Turn Your Phone Into a Radio Scanner

Are frequency app scanners legal?

Radio scanners serve a handful of niche audiences. You may have had people tell you about some of the crazy or interesting things they've heard on their scanner, and it sounds like it might be fun to have one in your car. However, you could upgrade your head unit or install a couple of premium speakers for the same price.

If the cost of buying a police scanner is a big stumbling block, you'll be happy to hear you have a more affordable door into the world of radio scanners right in your pocket. It's your smartphone. In between sending texts and checking Facebook, you can use your phone to listen in on a variety of radio scanner streams.

But Phones Aren't Radios

Phones aren't radios. Not even smartphones are radios. Some smartphones include secret built-in FM radios, but if you're interested in listening in on police and emergency services broadcasts, that won't do.

Other components in your phone can be referred to as radios, at least technically, like a cellular radio or a Bluetooth radio, but that still isn't what you're looking for. These components can only send and receive information in the specific bandwidths allocated to cellular communications or used by Bluetooth devices.

You can no more receive a police dispatch transmission with your phone than you can tune in to an FM radio broadcast, even if you happen to have a phone with a built-in FM receiver.

How to Turn a Phone Into a Radio Scanner

To turn your smartphone into a radio scanner, you need an app and either a mobile data plan or access to a Wi-Fi signal.

Since your phone can't receive over-the-air (OTA) transmissions from sources like police radios, you'll rely on radio buffs to receive and then stream transmissions.

Apps are available for each major mobile operating system (OS), and they all work in the same basic manner. Instead of tuning a scanner to a local broadcast that interests you, you choose from streams available in apps that you download to your phone.

Among the many free and subscription-based scanner apps for iOS phones are Police Scanner +, 5-0 Radio Police Scanner, and Police Stream. If your phone is an Android device, check out the Police Scanner X, Scanner 911, and Broadcastify Police Scanner apps at Google Play.

Depending on where you live, you may be able to tap into local streams or choose to listen in on streams from far distant places.

How Scanner Apps Work

Radio scanner apps, which are also referred to as police scanner apps and phone frequency scanners, rely on networks of radio enthusiasts to provide thousands upon thousands of audio streams.

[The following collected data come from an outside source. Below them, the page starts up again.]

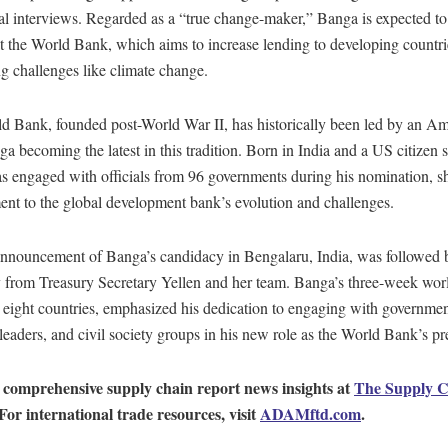
l interviews. Regarded as a “true change-maker,” Banga is expected to
t the World Bank, which aims to increase lending to developing countri
g challenges like climate change.
d Bank, founded post-World War II, has historically been led by an Am
a becoming the latest in this tradition. Born in India and a US citizen 
s engaged with officials from 96 governments during his nomination, s
nt to the global development bank’s evolution and challenges.
announcement of Banga’s candidacy in Bengalaru, India, was followed b
 from Treasury Secretary Yellen and her team. Banga’s three-week worl
eight countries, emphasized his dedication to engaging with government
leaders, and civil society groups in his new role as the World Bank’s pr
 comprehensive supply chain report news insights at
The Supply C
 For international trade resources, visit
ADAMftd.com
.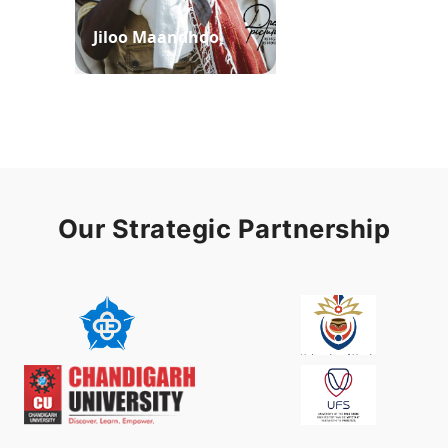
Jiloo Maandhoo
Waaqoo Duubee
Our Strategic Partnership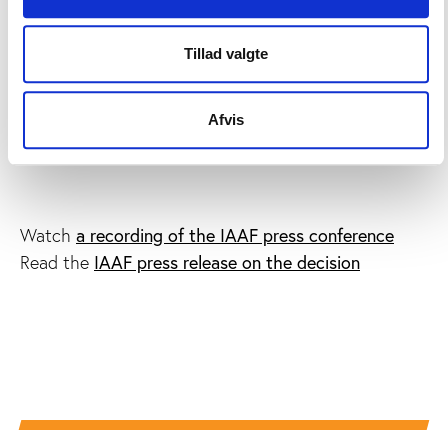
Russian athletics were
banned from international
competition
after the release of a WADA
Tillad valgte
commissioned report detailing systematic doping in
the country.
Afvis
More information
a recording of the IAAF press conference
Watch
IAAF press release on the decision
Read the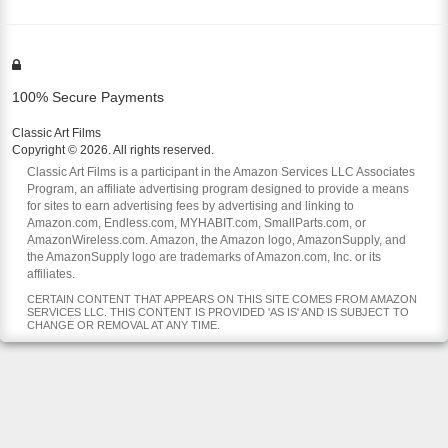
100% Secure Payments
Classic Art Films
Copyright © 2026. All rights reserved.
Classic Art Films is a participant in the Amazon Services LLC Associates
Program, an affiliate advertising program designed to provide a means
for sites to earn advertising fees by advertising and linking to
Amazon.com, Endless.com, MYHABIT.com, SmallParts.com, or
AmazonWireless.com. Amazon, the Amazon logo, AmazonSupply, and
the AmazonSupply logo are trademarks of Amazon.com, Inc. or its
affiliates.
CERTAIN CONTENT THAT APPEARS ON THIS SITE COMES FROM AMAZON
SERVICES LLC. THIS CONTENT IS PROVIDED 'AS IS' AND IS SUBJECT TO
CHANGE OR REMOVAL AT ANY TIME.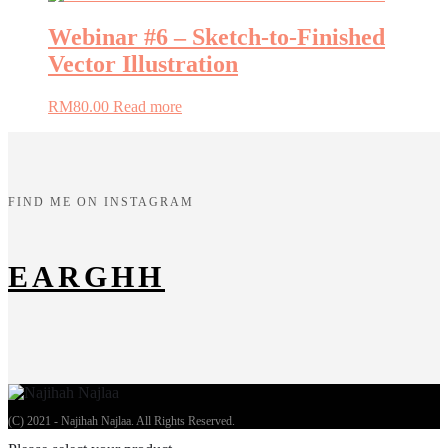
Webinar #6 – Sketch-to-Finished
Vector Illustration
RM
80.00
Read more
FIND ME ON INSTAGRAM
EARGHH
(C) 2021 - Najihah Najlaa. All Rights Reserved.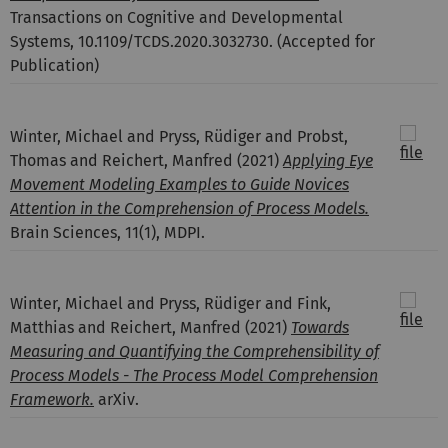
Transactions on Cognitive and Developmental
Systems, 10.1109/TCDS.2020.3032730. (Accepted for
Publication)
Winter, Michael and Pryss, Rüdiger and Probst,
Thomas and Reichert, Manfred
(2021)
Applying Eye
Movement Modeling Examples to Guide Novices
Attention in the Comprehension of Process Models.
Brain Sciences, 11(1), MDPI.
Winter, Michael and Pryss, Rüdiger and Fink,
Matthias and Reichert, Manfred
(2021)
Towards
Measuring and Quantifying the Comprehensibility of
Process Models - The Process Model Comprehension
Framework.
arXiv.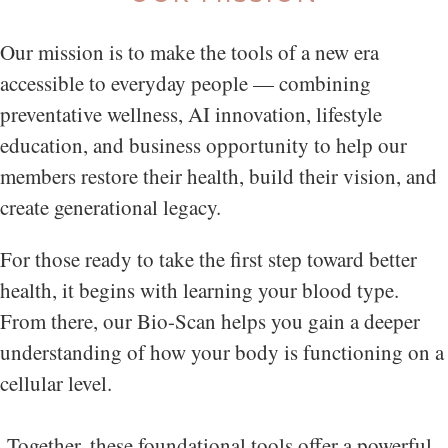
Our mission is to make the tools of a new era
accessible to everyday people — combining
preventative wellness, AI innovation, lifestyle
education, and business opportunity to help our
members restore their health, build their vision, and
create generational legacy.
For those ready to take the first step toward better
health, it begins with learning your blood type.
From there, our Bio-Scan helps you gain a deeper
understanding of how your body is functioning on a
cellular level.
Together, these foundational tools offer a powerful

These enthusiasts have actual, physical radio scanners that they use to pick up local, non-encrypted radio transmissions. They also have the necessary equipment to stream audio sources over the internet and create online radio scanner streams. They do all the heavy lifting so that you can tap the touchscreen on your phone a few times and pull up about any kind of local radio transmission you want.

Police scanner app

Although these programs are often referred to as police scanner apps, they usually aren't that limited in operation.

One of the main uses of these apps is to listen in on local, non-encrypted police and other emergency services communications. These apps provide access to emergency services communications, police dispatches, railway transmissions, other transit communications, and a whole world of other short-range radio transmissions.

Are Radio Scanner Apps Legal?

Legality is a sticky point because police scanners are legal in some places and illegal in others. It's important to check the laws in your jurisdiction before installing one of these apps. You may be charged with a crime if you're arrested and the police find a radio scanner app on your phone. A Google search can turn up your state's laws regarding scanner apps.

If you're brazen enough to use one of these apps in the commission of a crime, the consequences may be even more severe. For example, in Florida, intercepting police communications to assist in a crime or escape automatically escalates the severity of the crime.

As with many other things, the use of radio scanner apps is one of personal responsibility. If they're illegal where you live, you can choose to use one anyway. There's no way to track your usage, so you'll be fine as long as you don't get caught. However, if you are caught, and they are illegal, you'll find out quickly that ignorance of the law isn't an acceptable defense.

On the other hand, if scanner apps are legal where you live, you might have found yourself a new hobby.